While some emergency situations in pregnancy can necessitate treatments indirectly resulting in a child’s death, direct abortion is always gravely immoral and never needed nor ethically justified to save a mother’s life.

The court further ruled that, “As painful as such circumstances are, that the law does not authorize abortions for diagnosed fetal conditions absent a life-threatening complication to the mother does not render it unconstitutional.”

READ: The post-Roe baby boom in Texas proves that pro-life laws save lives

Every state in the union with abortion prohibitions currently in effect also permits doctors to administer life-saving, non-abortive treatment to pregnant women even if it comes at the expense of a baby’s life. The vast majority of abortions have never been sought for “medical” reasons, but for social, career, or financial considerations.

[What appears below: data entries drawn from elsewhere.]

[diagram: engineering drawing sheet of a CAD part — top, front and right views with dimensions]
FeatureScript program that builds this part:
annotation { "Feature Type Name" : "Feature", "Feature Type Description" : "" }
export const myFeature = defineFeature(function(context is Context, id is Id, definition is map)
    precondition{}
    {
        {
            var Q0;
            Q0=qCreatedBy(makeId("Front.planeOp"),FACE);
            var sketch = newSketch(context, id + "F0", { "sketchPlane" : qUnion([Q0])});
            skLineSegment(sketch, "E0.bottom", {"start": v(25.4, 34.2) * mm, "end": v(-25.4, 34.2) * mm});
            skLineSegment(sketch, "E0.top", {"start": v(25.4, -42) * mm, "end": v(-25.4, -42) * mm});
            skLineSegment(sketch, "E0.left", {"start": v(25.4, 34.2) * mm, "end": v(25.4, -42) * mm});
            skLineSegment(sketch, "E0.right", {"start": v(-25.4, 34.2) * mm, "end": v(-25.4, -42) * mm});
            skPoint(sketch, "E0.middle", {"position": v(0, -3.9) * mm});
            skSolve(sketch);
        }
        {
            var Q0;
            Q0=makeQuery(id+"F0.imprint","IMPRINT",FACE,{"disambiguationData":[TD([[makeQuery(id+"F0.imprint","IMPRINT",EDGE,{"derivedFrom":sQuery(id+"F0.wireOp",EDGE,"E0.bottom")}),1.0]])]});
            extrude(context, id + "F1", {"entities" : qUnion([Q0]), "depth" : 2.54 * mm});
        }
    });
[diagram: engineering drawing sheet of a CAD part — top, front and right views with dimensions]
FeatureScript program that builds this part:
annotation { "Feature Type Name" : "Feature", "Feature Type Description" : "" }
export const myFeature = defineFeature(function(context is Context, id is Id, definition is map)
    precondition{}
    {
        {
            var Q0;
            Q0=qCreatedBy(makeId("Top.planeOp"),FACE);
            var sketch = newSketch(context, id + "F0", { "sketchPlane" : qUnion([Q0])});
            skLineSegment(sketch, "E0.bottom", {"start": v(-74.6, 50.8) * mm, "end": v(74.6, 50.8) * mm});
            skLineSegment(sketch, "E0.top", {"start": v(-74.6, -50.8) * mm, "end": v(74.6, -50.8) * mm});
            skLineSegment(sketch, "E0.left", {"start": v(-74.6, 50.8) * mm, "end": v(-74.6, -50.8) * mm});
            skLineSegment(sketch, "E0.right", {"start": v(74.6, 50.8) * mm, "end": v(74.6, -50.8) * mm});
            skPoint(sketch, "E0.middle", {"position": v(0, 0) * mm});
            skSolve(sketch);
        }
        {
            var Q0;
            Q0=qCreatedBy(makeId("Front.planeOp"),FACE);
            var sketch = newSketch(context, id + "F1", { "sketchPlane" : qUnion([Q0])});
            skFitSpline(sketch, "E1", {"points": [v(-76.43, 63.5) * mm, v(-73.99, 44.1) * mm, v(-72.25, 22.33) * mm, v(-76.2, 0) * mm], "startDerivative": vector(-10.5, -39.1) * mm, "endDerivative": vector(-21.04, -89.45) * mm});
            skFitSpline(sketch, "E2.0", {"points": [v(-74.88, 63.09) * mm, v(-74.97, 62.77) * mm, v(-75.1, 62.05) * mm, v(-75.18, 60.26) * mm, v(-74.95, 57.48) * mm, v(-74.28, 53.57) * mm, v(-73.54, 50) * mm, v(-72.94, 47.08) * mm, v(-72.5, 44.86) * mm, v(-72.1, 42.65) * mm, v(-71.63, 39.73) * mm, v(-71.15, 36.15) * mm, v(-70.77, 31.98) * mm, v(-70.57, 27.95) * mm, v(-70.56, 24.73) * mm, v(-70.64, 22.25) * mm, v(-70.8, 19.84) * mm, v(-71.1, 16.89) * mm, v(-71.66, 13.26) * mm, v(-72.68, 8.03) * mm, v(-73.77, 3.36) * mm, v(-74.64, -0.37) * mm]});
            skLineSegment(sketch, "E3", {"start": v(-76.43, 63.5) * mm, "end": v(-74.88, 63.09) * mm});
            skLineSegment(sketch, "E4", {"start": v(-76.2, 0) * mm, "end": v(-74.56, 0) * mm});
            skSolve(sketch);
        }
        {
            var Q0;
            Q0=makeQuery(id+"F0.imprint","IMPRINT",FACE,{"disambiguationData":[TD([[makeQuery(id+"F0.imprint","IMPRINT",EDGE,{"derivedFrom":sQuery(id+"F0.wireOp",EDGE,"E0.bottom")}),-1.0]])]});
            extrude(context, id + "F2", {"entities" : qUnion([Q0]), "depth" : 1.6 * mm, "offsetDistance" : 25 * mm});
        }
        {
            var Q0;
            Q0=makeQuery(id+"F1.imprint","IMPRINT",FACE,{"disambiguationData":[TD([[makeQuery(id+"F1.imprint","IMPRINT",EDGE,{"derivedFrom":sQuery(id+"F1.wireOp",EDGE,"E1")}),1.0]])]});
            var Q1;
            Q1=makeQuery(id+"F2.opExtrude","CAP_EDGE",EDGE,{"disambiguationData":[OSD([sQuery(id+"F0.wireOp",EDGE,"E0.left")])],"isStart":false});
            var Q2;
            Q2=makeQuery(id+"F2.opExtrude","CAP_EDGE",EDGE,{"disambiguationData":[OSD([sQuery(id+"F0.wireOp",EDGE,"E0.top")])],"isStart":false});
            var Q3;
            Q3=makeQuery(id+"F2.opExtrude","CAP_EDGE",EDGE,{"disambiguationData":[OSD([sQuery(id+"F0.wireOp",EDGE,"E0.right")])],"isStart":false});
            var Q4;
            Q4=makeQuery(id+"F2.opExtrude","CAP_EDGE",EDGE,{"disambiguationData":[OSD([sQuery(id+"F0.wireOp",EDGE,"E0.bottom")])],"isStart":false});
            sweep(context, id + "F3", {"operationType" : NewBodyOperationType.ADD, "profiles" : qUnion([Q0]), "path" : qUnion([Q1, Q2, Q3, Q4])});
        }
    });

But that has not stopped abortion activists from attempting to make “health” exceptions so broad and subjective as to allow nearly any abortion and to use so-called “hard cases” to stoke fear about the effects of pro-life laws.

The Texas Department of Health & Human Services (HHS) reported in January 2023 that just two months after Roe’s reversal, there were zero elective legal abortions and only three legal abortions committed due to reputed physical threats to a mother’s life – down from 67 elective abortions the month before, and 5,706 in August 2021.

As detailed by LifeSiteNews in June 2023, Texas births rose 4.7% in 2022. By December 2023, Texas HHS found that 34 abortions had been reported all year.

This past March, the Texas Medical Board gave a broad definition for what constitutes a “medical emergency” in cases in which abortion would be allowed under state law, rejecting demands from abortion activists for language that could be used to create legal loopholes.